Отвергнутый обществом.
— Встав-ляй! Встав-ляй! Встав-ляй! — скандировали два парня, стоявшие по бокам от него. Негромко, ведь их действительно волновало, чтоб никто не услышал снаружи. Егор их не видел — свет исходил только из окон, что были высоко под потолком.
Только силуэт старой лавочки и облезлая штукатурка на стене. Из-за чёрной одежды даже не видно рук, что намертво удерживали его. И голову, конечно же, тоже зажали, чтобы он не смог повернуться. Весёлая игра, как воспринимали это одноклассники, на самом деле — просто попытка выместить всю свою злость на нём. Казалось, будто Егор застрял в вечности, хотя не прошло и половины десятка минут, как закончились уроки. Все ушли домой, потому никто не мог войти в эту кладовую, его не ждали друзья. Ждать же было некому.
— Больно, — хрипло и слюняво сорвалось с губ, и это были последние внятные слова.
Глухие стоны боли и сиплые возгласы — всё, что смог издать Егор. Если бы на голову и лицо не давили коленом, он, может, и смог сопротивляться чуть эффективнее, хотя бы словесно.
Мир сужался кольцом, оставляя лишь небольшое пространство в этой чёртовой подсобке. Хотелось думать о чём-то другом, перестать видеть себя на этом месте. Поздно, истерика уже захлестнула его, слёзы закапали на холодный кафель. Ручка швабры сухо проталкивалась между ягодиц, Егор задыхался от боли, к горлу подступила тошнота от той злости, которую вымещали на нём. Сколько времени прошло, пока швабру не откинули в сторону, он не знал. Дверь в кладовую закрылась, кошмар наконец утих.
Те трое ушли на улицу, совершенно не подозревая, что одна жизнь теперь надолго будет лишена красок. Им было невдомёк, что совсем скоро они окажутся в исправительной колонии и не смогут отмыться от этой грязи до конца своих дней. Только финал этой истории не смог принести спокойствие Егору.

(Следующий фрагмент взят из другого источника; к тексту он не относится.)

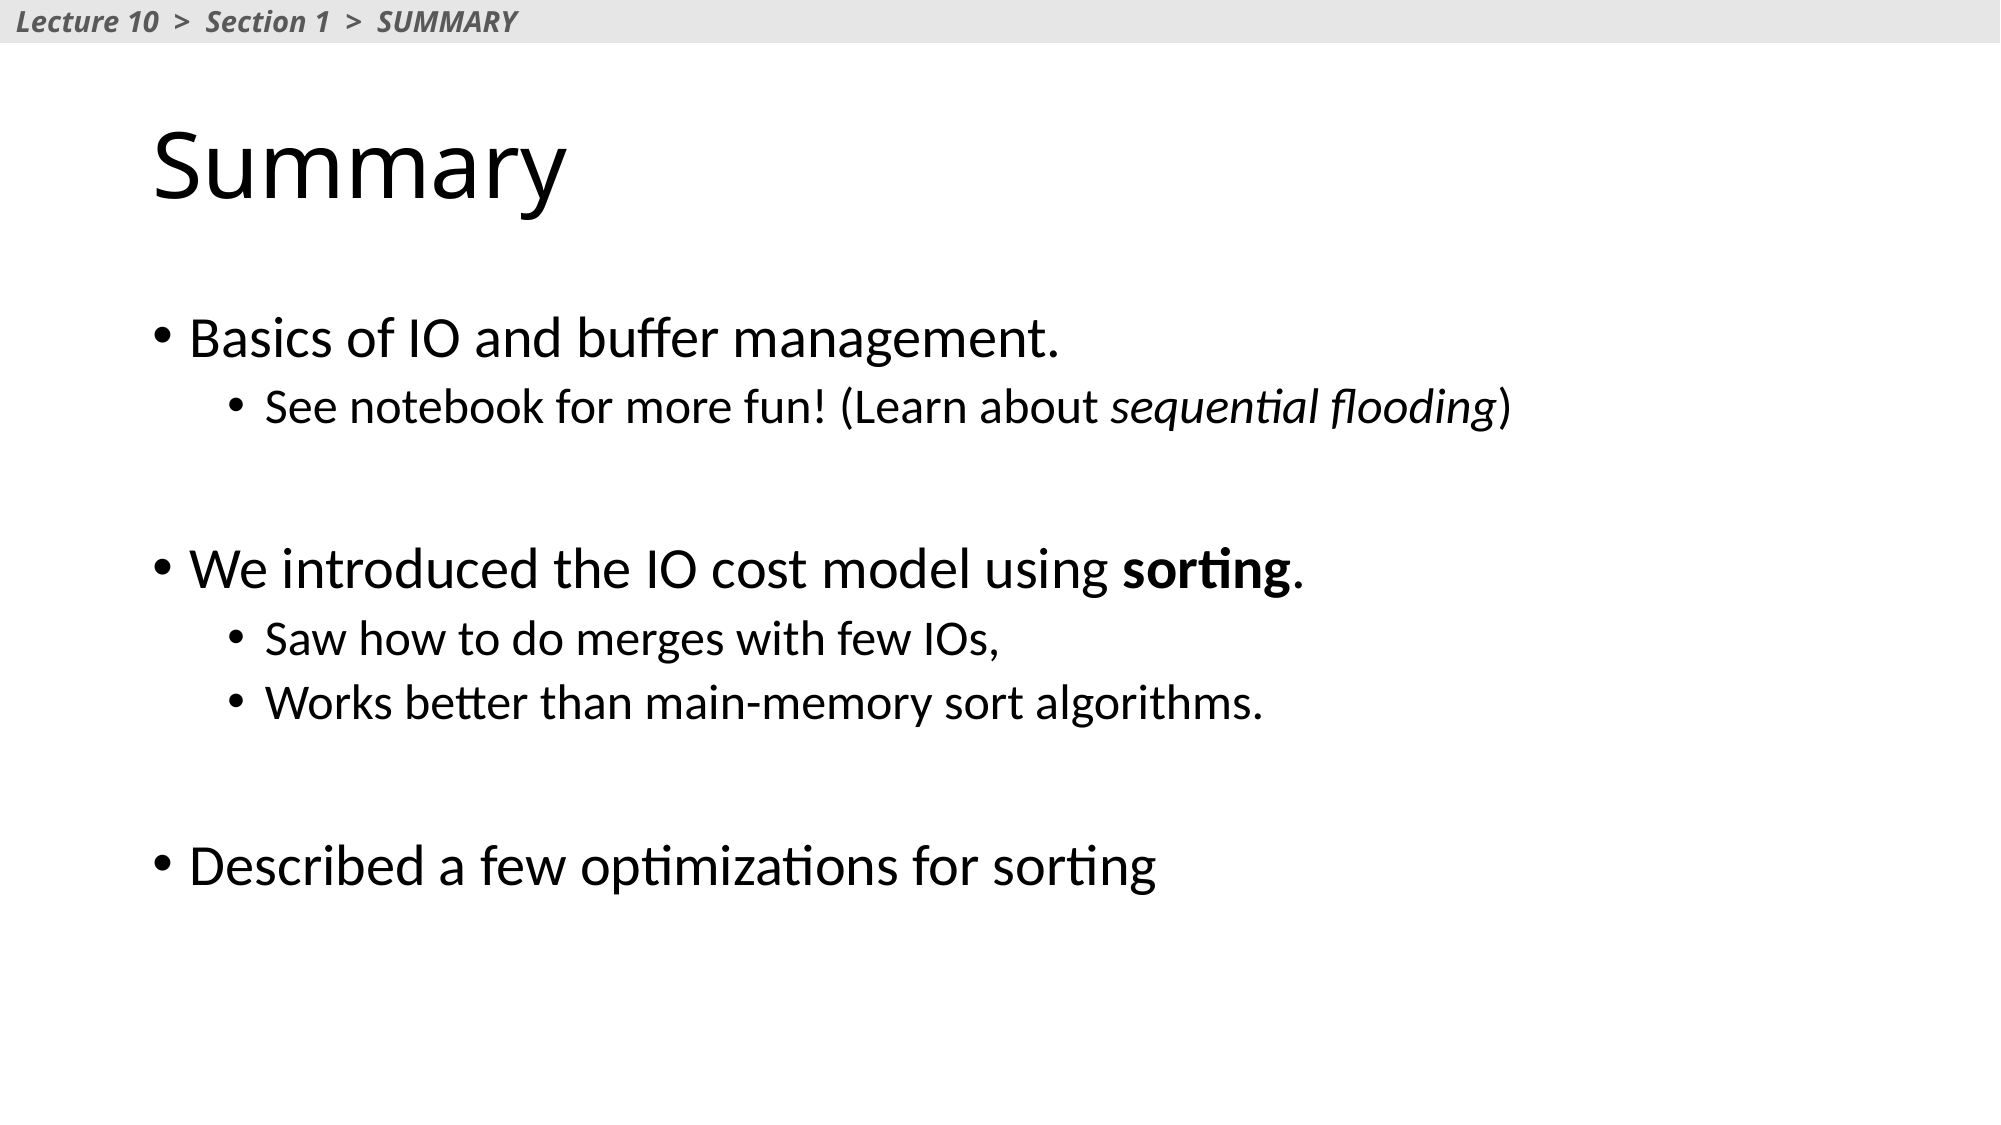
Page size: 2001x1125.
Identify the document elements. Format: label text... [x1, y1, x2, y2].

title Summary [137, 59, 1863, 278]
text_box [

Через три дня случилась первая попытка суицида, тут же ставшая последней. Он выжил, но желание сдохнуть никуда не улетучилось, ровно как и болезненные спазмы; ещё месяц он мучился от боли, задыхался всякий раз, когда возникало воспоминание о том, как его голову прижимают к полу коленом, а руки заламывают за спиной. День за днём в ненависти.
Только удача, как он был уверен, поспособствовала тому, что судебные разбирательства не разлетелись по всем СМИ. Но знала вся школа, очень быстро ставшая бывшим местом посещения — после окончания реабилитации Егор перешёл в другое учебное заведение, куда информация о его прошлом не успела просочиться.
Суд стал местом его мысленных преступлений. В голове зарождался иной вариант развития событий. Как его родители, уничтоженные после похорон сына-самоубийцы, не едут никуда, оставляя дело за адвокатом; в городские СМИ без остановки просачивается новая и новая информация, расследование набирает обороты. Финал такой же — нападавшие получают срок. Только в мыслях Егора есть одна значительная деталь, отличающаяся от того, что было в реальности: он мёртв, а лица этих парней знает каждая мышь, и весь город как на пороховой бочке, и пусть они остались живыми, но жизнь их разрушена в прах.
Эти мысли рождались только из-за наблюдений. Мёртвых чтят, за живыми никому не интересно наблюдать. Правда, и у этого почтения весьма короткий срок годности. Егор хорошо понимал, что только родители будут помнить его мёртвым, те, кто не сказал бы ни единого громкого слова.
— А о нас ты подумал, когда на тот свет собрался отправиться?! — мама кричала на него, срывала голос, уже и без того посаженный, доводя себя до истерики. Егор знал, что мама это делала не со зла.
И несмотря на то, что он был жив, в доме витала смерть. Он сидел за столом, пока мама продолжала кричать на него. Охваченная истерикой, она позабыла о том, что хотела достать что-то из холодильника, отскочив от него в сторону, так и не закрыв дверцу.